Lagi enak-enaknya flashback kejadian tadi malem ada bus warna cokelat, nyelonong refleks tanganku menyetopnya karena udah siang juga. Di sisi bus itu tertulis PRIMKOPOL warnanya putih dan itu membuat semua orang yang melihatnya langsung tertancap di benak mereka itulah yang yang namanya bus primkopol 2 pintu. Ugh! penumpangnya udah anak berandalan semua soalnya bisa dilihat dari muka-mukanya yang.. ya gitu deh. Tas berat, nggak ada tempat duduk lagi Issh! Nyebelin bangett.

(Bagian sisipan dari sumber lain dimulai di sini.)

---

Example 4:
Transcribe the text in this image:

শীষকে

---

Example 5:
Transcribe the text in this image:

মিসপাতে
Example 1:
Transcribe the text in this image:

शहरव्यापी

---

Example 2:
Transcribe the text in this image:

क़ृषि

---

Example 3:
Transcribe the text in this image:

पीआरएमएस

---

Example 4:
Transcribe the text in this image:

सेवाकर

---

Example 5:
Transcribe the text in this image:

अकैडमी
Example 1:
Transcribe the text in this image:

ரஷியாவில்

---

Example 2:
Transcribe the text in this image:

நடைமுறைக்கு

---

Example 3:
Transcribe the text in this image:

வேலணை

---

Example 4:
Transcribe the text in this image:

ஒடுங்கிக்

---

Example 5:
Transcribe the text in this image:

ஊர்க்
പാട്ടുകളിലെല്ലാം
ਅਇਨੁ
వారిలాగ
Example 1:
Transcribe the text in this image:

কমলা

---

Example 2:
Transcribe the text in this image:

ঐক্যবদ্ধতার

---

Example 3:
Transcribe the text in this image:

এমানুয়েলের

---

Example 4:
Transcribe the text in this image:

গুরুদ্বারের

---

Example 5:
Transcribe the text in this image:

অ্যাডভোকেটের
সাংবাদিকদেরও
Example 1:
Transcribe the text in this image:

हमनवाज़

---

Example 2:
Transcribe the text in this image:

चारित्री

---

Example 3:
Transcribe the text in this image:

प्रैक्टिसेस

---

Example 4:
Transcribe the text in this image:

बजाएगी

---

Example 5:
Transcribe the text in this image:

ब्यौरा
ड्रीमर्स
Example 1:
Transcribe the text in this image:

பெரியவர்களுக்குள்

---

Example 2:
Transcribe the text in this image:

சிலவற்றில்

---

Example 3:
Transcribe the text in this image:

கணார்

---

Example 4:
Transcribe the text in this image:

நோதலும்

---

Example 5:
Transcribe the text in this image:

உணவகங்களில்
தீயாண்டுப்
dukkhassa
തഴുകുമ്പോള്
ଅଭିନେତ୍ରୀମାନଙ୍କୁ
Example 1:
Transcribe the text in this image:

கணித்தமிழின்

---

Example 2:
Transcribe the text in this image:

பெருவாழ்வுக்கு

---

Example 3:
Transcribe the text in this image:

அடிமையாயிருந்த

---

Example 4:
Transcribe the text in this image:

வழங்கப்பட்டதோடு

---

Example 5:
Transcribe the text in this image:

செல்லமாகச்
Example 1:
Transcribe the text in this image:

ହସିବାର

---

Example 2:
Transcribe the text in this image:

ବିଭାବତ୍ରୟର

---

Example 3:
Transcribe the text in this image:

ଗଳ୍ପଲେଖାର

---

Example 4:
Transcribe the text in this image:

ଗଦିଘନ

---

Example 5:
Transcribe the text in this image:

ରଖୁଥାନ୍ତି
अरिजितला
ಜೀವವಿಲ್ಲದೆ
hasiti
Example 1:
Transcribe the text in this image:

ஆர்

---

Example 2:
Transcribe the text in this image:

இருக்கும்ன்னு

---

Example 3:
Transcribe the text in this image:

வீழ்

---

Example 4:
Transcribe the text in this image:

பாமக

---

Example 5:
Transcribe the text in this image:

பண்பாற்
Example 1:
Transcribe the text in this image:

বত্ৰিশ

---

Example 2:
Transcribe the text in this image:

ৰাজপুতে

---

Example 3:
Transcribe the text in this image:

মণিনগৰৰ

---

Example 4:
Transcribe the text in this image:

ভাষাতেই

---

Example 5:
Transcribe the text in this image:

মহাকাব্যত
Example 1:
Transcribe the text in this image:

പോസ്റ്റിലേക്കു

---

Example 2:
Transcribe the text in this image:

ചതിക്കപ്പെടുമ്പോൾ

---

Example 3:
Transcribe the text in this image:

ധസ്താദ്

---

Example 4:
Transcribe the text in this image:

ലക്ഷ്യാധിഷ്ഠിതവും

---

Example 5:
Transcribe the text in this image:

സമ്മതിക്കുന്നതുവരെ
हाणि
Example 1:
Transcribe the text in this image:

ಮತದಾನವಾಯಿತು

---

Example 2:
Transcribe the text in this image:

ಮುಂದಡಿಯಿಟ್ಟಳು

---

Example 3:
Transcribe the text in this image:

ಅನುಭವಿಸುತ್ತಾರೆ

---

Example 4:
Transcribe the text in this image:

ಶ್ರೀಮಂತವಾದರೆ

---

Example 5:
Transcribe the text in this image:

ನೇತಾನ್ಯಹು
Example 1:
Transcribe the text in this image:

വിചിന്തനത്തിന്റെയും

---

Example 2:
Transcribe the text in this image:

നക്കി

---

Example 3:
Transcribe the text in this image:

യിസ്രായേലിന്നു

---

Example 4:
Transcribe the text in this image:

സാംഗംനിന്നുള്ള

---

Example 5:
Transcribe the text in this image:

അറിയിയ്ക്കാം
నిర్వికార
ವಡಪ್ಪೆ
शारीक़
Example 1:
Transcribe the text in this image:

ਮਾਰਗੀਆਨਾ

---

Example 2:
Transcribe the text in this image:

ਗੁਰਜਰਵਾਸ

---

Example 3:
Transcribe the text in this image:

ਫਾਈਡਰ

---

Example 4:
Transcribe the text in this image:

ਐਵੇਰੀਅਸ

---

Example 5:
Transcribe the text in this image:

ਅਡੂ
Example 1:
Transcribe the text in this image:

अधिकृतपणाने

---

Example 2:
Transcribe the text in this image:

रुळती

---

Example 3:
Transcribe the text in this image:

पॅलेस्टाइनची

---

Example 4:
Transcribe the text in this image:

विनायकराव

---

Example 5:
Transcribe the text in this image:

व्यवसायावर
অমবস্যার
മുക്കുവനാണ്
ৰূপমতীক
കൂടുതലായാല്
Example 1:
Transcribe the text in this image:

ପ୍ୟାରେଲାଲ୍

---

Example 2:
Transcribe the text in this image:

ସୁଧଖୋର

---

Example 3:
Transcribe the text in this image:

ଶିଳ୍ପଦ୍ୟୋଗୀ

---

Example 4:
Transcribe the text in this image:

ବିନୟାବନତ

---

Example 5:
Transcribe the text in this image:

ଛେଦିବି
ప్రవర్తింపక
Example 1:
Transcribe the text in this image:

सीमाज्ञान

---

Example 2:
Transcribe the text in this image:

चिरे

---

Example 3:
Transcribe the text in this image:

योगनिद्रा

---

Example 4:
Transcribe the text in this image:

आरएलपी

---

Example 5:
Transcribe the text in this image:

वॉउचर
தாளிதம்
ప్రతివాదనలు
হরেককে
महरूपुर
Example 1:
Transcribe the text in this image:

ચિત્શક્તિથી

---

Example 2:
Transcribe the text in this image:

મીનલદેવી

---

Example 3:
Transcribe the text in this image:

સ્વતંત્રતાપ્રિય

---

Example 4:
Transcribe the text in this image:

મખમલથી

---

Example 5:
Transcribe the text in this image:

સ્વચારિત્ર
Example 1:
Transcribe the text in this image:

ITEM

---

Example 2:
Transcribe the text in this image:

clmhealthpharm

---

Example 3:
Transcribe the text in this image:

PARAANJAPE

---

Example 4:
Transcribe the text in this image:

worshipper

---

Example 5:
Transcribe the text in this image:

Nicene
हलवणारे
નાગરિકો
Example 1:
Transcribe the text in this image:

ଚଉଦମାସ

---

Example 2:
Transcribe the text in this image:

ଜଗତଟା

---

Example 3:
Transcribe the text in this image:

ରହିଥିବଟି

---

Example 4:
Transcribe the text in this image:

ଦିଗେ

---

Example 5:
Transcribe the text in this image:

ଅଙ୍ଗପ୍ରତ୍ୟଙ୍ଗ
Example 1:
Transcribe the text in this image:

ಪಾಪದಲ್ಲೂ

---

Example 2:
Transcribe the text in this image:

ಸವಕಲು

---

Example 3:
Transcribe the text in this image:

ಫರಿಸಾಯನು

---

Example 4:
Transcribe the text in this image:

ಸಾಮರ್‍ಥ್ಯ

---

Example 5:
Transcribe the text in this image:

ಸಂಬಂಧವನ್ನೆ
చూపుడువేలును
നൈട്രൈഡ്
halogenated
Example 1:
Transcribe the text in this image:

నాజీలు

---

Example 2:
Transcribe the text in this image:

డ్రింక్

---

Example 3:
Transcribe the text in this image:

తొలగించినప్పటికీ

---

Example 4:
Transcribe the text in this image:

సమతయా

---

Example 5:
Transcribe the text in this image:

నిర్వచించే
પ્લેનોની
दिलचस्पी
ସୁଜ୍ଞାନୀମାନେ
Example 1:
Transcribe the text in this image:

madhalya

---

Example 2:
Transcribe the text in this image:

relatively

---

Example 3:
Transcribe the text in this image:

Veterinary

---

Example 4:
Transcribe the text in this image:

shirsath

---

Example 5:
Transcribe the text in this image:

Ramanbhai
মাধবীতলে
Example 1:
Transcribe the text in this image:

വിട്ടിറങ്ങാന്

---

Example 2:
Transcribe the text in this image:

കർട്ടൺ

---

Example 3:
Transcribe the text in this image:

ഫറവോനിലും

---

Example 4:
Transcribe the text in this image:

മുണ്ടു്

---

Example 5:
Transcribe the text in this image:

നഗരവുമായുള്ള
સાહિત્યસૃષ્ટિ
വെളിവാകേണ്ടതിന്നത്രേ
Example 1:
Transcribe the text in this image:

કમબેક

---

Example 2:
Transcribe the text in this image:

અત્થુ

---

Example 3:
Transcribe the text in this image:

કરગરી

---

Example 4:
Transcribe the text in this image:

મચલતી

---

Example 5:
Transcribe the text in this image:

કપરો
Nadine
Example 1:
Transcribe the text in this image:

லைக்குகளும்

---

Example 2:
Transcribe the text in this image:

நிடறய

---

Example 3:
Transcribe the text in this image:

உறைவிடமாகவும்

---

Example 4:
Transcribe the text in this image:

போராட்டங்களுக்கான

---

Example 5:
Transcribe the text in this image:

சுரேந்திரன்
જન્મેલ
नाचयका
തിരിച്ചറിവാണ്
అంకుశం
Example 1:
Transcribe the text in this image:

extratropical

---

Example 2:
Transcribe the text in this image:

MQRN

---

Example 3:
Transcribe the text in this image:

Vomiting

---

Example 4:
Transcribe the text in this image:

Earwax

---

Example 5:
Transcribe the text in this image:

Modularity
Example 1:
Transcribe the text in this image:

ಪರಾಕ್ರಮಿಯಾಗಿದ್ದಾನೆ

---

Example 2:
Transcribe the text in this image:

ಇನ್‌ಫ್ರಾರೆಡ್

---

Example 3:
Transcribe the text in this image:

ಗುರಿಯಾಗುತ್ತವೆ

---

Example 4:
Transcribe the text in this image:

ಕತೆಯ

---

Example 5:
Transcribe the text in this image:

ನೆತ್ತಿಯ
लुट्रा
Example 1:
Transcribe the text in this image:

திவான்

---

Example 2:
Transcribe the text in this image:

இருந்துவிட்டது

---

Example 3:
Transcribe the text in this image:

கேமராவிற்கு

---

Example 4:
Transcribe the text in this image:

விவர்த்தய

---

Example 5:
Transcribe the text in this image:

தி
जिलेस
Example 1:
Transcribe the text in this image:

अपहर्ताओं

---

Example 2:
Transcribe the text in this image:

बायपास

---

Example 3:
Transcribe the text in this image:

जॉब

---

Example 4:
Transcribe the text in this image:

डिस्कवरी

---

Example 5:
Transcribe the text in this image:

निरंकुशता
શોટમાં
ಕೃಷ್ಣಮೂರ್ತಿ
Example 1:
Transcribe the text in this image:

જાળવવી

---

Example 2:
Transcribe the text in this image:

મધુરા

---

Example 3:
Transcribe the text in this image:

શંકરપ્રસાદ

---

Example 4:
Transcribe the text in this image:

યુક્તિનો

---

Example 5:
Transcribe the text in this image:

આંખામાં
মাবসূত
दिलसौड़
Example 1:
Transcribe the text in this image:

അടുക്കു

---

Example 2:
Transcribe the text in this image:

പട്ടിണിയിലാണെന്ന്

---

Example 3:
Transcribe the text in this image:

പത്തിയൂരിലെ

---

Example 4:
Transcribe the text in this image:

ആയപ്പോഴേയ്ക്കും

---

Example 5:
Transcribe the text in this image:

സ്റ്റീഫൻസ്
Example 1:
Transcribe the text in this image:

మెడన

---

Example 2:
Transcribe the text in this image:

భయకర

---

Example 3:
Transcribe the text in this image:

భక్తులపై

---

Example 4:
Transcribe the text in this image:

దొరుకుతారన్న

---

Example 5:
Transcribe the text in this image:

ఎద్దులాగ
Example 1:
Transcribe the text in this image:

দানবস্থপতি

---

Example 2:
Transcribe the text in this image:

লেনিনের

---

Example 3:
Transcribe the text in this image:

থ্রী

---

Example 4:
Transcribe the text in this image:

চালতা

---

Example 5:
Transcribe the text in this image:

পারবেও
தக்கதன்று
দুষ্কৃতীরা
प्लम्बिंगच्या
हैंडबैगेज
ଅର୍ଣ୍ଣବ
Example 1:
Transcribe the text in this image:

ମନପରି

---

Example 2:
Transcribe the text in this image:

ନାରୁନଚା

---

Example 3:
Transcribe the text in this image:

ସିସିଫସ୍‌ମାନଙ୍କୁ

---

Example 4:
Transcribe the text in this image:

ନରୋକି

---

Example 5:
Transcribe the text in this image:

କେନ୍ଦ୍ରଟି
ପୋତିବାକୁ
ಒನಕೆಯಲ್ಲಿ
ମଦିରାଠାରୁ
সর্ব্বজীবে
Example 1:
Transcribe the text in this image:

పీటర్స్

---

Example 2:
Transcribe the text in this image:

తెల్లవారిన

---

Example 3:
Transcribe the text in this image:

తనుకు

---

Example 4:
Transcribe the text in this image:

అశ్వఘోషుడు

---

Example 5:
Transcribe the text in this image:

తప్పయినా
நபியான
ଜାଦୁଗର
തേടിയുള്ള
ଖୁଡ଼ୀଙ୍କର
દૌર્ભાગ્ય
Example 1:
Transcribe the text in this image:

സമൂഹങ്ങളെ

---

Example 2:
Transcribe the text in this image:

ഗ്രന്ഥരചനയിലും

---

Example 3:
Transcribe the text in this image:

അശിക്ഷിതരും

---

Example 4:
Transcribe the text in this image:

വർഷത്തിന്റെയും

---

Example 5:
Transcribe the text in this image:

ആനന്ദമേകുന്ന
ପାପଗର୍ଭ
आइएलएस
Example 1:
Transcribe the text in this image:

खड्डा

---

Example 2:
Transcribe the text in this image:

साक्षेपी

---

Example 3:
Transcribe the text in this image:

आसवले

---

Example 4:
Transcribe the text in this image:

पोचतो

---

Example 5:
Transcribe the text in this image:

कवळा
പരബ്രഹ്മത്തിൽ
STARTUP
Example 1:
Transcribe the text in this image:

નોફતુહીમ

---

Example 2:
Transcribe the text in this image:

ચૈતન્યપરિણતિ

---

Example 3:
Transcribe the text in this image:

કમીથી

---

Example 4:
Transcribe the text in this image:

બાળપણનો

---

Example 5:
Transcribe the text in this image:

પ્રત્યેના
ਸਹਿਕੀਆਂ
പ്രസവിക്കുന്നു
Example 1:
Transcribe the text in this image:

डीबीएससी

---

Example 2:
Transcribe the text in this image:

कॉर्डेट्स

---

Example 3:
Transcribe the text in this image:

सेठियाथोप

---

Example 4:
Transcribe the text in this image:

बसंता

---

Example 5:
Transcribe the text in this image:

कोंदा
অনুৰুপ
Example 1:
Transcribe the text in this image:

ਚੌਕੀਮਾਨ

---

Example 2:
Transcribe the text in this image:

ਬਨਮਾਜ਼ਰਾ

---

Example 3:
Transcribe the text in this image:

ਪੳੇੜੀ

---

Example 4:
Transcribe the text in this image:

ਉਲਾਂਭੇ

Kalau lagi di dalem bus itu jadi terjadilah pandang-pandangan antar penumpang gitu, jadi tanpa sengaja aku ngelihat temen SD-ku juga di situ tapi dia cowok, dan perlu kalian ketahui dia bukan termasuk anak berandalan ya! Dia anak baik-baik kok. Kami sempat bertabrakan pandang beberapa saat. Aku hanya bisa tersenyum kecil, dia namanya Rivo. Aku bisa ngelihat saltingnya Rivo dan itu jadi buat aku ingin ketawa sekenceng-kencengnya. Soalnya apa? Setelah aku tersenyum dia itu juga bales senyum aku, habis itu langsung garuk-garuk kaki nggak jelas gitu. Dia juga berdiri tapi jaraknya sama aku itu, kalau aku ada di deket pintu terus dia itu di belakang aku, tapi kepisah sama dua orang bapak-ibu. Akhirnya sampe juga di sekolah, aku tengok lagi jam tangan weeeitt jam tujuh kurang 10 gila! Ini rekor berangkat tersiangku.

“Wuuiih.. Mbak-mbak kok berangkatnya pagi banget ya? Patut deh ditulis rekor muri,” ejek Nana menirukan gaya bicara Bu Mimi guru bahasa Indonesia yang mengajar kelasku.
“Kamvret lo!”
“Eh, makanya jadi anak tuh kayak gue berangkatnya pagi terus,”
“Eleh lo juga baru nyampe kan?”
“Iya sih, tapi kan masih duluan gue nyampenya, wleee,” aku tidak menanggapi ocehan Nana.
Kringgg… kriiinggg… kringggg.
“Apes banget da ahh,”

“Udah selesai ngerjain tugasnya Ra?”
“Yang mana?”
“Bahasa Indonesia lah itu loh yang seabrek itu,”
“Oh, baru setengah,”
“Kapan lo itu Na, bisa tepat waktu ngumpulin tugas,” gumam Nana.
“Mirror please!” teriakku di depan muka Nana.
“Lah ya biasa aja dong, mirror-mirror emang pemberontak suka mirror?”
“Itu terror bloon,” Tawa kami meledak. Hahaha.

Wiiih udah jam 2 aja, pulang nyok. Aku memasang tampang seperti bajak laut menemukan harta karun. Berseri-seri?
“Heh kayak belum pernah pulang aja lo!”
“Biarin SSG dong, rumahku surgakuuu,” seruku sambil meninggalkan Nana.
“Lah main ninggal aja tuh bocah,” dumel Nana.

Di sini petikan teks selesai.